Repeat the entries beneath in their entirety, precisely as given.
*** Supplied information ***
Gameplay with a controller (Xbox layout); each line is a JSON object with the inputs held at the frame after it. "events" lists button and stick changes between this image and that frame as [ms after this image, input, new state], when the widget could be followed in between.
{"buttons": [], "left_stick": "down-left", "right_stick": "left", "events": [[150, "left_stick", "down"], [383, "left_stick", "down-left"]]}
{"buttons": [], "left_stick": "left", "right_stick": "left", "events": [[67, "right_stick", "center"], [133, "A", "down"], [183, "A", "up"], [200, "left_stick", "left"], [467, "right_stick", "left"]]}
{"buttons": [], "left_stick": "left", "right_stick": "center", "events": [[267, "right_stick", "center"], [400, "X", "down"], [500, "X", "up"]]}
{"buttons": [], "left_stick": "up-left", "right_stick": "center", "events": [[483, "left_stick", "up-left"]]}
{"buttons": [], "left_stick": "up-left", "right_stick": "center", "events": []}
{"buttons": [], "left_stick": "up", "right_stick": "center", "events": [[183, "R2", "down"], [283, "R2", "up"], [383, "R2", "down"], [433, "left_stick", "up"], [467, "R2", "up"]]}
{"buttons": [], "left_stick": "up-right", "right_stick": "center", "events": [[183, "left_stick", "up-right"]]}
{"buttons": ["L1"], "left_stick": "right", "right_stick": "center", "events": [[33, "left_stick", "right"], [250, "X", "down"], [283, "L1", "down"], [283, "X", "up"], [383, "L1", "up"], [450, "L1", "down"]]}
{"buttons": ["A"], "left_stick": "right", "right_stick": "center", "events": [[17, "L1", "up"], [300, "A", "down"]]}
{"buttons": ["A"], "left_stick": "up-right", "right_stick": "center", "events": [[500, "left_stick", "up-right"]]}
***
Solution for this problem:
Gameplay with a controller (Xbox layout); each line is a JSON object with the inputs held at the frame after it. "events" lists button and stick changes between this image and that frame as [ms after this image, input, new state], when the widget could be followed in between.
{"buttons": [], "left_stick": "down-left", "right_stick": "left", "events": [[150, "left_stick", "down"], [383, "left_stick", "down-left"]]}
{"buttons": [], "left_stick": "left", "right_stick": "left", "events": [[67, "right_stick", "center"], [133, "A", "down"], [183, "A", "up"], [200, "left_stick", "left"], [467, "right_stick", "left"]]}
{"buttons": [], "left_stick": "left", "right_stick": "center", "events": [[267, "right_stick", "center"], [400, "X", "down"], [500, "X", "up"]]}
{"buttons": [], "left_stick": "up-left", "right_stick": "center", "events": [[483, "left_stick", "up-left"]]}
{"buttons": [], "left_stick": "up-left", "right_stick": "center", "events": []}
{"buttons": [], "left_stick": "up", "right_stick": "center", "events": [[183, "R2", "down"], [283, "R2", "up"], [383, "R2", "down"], [433, "left_stick", "up"], [467, "R2", "up"]]}
{"buttons": [], "left_stick": "up-right", "right_stick": "center", "events": [[183, "left_stick", "up-right"]]}
{"buttons": ["L1"], "left_stick": "right", "right_stick": "center", "events": [[33, "left_stick", "right"], [250, "X", "down"], [283, "L1", "down"], [283, "X", "up"], [383, "L1", "up"], [450, "L1", "down"]]}
{"buttons": ["A"], "left_stick": "right", "right_stick": "center", "events": [[17, "L1", "up"], [300, "A", "down"]]}
{"buttons": ["A"], "left_stick": "up-right", "right_stick": "center", "events": [[500, "left_stick", "up-right"]]}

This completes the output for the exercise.